Examples of ideas I’ve heard include:
Computers that help blind people: examples include Microsoft’s Seeing AI or text-to-speech technology which can read text aloud
Space travel: we have sent men to the moon and rovers to Mars already, but AI can help us explore further e.g. rover navigation or identifying objects in space,
Looking after people in hospital: there are many ways computers can help in hospitalsfrom surgery to diagnosis to doing admin and so freeing up the time of doctors and nurses to spend with patients.
A robot that can cook: the sort of robotics needed to handle ingredients is tough to build, but there are examples
A computer that does homework. I don’t normally point out that voice assistants like Alexa can already answer a lot of questions
When I ask the class teacher, they usually just want an intelligent computer to help them with marking homework!

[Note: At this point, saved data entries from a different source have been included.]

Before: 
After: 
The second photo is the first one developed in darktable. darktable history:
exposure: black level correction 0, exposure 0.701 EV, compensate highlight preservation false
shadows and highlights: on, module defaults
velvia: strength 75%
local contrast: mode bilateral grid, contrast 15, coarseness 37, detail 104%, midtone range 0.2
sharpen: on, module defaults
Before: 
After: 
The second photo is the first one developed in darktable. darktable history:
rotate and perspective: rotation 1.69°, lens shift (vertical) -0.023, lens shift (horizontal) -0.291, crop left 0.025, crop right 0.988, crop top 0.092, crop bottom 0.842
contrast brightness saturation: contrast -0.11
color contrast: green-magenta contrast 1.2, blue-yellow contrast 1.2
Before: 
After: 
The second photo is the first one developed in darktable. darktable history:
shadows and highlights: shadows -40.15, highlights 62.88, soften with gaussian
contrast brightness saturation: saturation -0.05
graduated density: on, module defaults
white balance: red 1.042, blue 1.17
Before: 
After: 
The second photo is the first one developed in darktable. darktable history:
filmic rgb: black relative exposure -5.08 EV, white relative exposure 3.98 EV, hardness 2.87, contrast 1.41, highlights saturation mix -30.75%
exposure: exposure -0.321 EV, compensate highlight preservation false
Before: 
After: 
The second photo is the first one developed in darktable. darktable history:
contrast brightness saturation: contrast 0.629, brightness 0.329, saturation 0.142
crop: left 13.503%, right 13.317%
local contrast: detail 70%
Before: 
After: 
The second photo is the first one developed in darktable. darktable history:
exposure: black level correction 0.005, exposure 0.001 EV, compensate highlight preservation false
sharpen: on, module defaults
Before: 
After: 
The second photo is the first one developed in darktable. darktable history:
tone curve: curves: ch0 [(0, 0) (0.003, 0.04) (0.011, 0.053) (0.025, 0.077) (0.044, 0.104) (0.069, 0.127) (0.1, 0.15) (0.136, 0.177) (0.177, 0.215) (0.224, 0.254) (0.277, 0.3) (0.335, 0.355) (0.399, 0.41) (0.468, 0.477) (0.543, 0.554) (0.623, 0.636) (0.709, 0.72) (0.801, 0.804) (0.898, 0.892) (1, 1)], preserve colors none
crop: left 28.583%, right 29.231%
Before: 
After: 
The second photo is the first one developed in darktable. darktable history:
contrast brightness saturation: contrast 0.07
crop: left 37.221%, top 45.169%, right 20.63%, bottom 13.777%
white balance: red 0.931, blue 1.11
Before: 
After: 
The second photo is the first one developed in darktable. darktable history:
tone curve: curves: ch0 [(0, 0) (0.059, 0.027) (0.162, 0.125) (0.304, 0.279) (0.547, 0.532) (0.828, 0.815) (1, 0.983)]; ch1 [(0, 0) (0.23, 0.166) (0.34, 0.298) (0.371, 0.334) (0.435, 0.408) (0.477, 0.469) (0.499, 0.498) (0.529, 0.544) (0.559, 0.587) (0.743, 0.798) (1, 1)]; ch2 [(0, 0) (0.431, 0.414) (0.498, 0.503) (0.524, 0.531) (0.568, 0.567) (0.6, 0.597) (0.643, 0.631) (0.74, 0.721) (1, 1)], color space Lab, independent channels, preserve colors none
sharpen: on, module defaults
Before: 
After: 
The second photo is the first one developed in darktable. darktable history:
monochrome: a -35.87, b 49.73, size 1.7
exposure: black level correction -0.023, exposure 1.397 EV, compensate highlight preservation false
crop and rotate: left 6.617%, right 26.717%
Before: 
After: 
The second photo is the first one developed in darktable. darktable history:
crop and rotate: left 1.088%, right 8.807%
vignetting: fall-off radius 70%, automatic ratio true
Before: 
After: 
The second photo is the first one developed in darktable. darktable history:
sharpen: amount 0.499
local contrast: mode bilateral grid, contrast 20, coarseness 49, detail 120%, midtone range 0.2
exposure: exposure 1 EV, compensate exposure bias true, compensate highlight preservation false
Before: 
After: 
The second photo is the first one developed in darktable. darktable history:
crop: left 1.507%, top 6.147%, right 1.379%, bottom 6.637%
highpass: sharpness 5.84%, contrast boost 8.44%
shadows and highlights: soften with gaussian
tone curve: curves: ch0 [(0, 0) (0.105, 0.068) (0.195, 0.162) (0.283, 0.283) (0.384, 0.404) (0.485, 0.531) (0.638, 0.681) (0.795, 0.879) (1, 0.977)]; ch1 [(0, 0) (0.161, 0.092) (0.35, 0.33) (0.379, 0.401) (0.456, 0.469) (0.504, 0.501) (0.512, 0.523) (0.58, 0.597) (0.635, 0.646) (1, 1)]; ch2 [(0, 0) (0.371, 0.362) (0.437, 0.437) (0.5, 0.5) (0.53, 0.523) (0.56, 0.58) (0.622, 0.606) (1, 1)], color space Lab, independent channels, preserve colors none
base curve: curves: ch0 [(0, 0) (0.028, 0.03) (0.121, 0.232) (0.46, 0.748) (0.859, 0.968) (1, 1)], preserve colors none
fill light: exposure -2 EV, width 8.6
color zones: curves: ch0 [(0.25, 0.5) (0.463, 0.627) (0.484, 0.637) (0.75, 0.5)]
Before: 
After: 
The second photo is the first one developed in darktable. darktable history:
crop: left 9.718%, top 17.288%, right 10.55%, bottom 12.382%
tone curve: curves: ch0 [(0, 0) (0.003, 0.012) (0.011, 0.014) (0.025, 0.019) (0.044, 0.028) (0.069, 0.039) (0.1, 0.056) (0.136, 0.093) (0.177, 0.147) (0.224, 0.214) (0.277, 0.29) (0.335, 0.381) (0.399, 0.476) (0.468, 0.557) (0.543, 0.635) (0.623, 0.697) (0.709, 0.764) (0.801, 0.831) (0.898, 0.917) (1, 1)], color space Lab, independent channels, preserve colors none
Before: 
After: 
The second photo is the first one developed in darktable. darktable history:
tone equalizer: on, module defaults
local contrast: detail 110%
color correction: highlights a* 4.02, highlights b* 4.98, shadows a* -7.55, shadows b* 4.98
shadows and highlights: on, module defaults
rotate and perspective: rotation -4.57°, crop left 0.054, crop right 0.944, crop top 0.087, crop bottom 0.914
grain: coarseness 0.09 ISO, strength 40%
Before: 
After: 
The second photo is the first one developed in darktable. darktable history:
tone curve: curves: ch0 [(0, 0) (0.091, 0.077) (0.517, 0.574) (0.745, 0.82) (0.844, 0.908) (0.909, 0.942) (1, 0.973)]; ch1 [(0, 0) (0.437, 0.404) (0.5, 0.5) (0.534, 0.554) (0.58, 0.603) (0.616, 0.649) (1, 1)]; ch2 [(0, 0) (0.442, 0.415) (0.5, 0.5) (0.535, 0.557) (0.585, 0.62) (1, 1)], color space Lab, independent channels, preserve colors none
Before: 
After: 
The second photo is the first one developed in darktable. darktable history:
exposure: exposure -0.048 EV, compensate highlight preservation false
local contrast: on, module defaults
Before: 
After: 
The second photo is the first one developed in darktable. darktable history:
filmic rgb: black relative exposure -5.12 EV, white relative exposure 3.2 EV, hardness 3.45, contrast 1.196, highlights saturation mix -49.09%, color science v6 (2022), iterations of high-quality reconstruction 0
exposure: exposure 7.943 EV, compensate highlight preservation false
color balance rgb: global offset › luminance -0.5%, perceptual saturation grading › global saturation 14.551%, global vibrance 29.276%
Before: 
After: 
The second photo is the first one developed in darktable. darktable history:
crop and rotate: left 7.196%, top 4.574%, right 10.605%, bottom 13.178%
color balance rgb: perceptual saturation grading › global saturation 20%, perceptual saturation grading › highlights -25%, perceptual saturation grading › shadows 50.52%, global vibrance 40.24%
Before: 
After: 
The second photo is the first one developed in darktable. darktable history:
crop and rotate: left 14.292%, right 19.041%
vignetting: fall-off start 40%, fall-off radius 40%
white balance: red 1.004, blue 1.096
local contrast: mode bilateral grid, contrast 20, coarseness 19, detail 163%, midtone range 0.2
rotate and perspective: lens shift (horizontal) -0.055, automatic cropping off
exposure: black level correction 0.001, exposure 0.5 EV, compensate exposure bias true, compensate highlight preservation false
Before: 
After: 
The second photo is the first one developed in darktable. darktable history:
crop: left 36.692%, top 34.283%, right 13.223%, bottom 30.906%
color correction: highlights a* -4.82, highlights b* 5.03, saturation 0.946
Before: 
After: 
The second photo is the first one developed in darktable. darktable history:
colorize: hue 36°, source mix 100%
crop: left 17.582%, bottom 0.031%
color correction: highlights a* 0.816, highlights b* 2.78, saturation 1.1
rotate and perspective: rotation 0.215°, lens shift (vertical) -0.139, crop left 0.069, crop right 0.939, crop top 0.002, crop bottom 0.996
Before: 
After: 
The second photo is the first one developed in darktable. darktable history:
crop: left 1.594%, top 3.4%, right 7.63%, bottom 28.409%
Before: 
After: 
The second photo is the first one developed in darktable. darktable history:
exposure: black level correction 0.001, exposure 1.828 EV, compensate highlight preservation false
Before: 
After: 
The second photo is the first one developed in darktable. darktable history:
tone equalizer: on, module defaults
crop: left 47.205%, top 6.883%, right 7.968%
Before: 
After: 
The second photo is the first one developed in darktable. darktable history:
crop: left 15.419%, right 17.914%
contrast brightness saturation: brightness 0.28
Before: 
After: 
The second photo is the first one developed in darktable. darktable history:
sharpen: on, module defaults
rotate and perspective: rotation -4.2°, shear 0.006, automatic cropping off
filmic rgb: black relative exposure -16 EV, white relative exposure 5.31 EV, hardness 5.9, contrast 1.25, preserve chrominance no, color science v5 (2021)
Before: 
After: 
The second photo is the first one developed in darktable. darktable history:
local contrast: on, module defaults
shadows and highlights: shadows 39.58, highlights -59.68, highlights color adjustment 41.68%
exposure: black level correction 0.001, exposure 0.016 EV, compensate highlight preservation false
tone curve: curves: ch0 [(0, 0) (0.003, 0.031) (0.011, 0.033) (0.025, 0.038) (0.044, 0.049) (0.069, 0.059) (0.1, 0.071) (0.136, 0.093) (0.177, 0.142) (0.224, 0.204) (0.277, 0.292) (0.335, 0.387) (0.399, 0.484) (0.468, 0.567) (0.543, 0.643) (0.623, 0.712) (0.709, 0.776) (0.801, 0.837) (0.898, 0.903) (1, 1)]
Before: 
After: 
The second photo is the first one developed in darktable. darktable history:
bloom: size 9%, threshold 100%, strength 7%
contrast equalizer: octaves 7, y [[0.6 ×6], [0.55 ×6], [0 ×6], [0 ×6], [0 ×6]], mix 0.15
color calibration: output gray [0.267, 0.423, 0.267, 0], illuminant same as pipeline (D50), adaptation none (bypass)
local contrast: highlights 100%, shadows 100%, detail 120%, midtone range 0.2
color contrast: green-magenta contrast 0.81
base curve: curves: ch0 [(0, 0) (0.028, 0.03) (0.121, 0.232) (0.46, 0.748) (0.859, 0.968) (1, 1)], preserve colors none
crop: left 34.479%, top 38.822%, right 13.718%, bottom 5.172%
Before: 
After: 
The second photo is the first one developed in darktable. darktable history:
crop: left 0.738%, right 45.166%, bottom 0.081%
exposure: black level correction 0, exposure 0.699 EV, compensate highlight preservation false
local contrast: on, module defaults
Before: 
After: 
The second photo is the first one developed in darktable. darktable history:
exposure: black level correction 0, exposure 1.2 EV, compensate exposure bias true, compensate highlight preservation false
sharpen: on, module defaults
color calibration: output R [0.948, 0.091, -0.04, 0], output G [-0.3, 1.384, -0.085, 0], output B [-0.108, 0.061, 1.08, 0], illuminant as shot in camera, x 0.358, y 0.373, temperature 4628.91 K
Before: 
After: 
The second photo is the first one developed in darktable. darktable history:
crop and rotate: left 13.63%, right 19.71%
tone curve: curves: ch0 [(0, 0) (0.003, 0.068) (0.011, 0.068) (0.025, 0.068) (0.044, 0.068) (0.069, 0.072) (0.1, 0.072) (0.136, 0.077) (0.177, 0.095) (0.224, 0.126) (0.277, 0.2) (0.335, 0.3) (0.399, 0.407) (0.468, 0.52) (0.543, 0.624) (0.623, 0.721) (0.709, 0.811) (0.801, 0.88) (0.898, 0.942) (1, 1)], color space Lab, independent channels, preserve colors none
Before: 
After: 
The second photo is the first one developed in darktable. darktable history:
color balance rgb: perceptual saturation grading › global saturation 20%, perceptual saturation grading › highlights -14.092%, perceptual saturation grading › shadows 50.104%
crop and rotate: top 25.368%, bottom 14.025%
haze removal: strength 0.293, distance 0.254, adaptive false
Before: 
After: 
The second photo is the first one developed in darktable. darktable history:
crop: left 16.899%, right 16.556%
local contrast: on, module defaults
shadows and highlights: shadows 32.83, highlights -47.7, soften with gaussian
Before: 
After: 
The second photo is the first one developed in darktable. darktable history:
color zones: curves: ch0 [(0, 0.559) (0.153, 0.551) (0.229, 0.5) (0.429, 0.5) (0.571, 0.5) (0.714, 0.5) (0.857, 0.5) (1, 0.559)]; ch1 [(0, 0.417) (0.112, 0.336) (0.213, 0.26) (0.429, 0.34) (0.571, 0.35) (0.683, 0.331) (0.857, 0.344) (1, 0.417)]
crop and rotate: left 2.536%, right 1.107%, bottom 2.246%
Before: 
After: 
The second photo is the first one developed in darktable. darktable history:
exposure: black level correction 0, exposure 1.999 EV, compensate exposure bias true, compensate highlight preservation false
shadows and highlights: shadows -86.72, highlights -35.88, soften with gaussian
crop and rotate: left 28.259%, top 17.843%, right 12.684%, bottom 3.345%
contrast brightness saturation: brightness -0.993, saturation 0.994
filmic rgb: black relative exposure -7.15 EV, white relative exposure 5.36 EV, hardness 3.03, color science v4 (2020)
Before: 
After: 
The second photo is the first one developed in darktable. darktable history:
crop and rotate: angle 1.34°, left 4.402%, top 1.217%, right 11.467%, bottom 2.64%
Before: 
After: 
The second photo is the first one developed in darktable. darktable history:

There are a few other discussion points I add into the discussion:
Computers aren’t always right. When computers learn from data, we always know they’ll make some mistakes.
Some things are not possible for computers to do, e.g. tell if someone is lying. In general if it’s hard for a person to do, it’s also hard for a machine to learn.
There are bad uses of technology as well as good ones. Sometimes people in the class come up with ideas that others find creepy, which helps illustrate the point.
Extra background
For those who are interested to know more, image recognition has a long history and had been well researched over recent years. One database of images, called ImageNet, has been the basis of much academic research on object recognition. This database has several million images in more than 20,000 categories.
In 2012, it took 16000 computers to learn how to identify a cat. In recent years, researchers have also looked at harder tasks like distinguishing between 5000 species of animal, identifying and tracking objects in video or automatically creating in-depth descriptions of what is happening in a photo.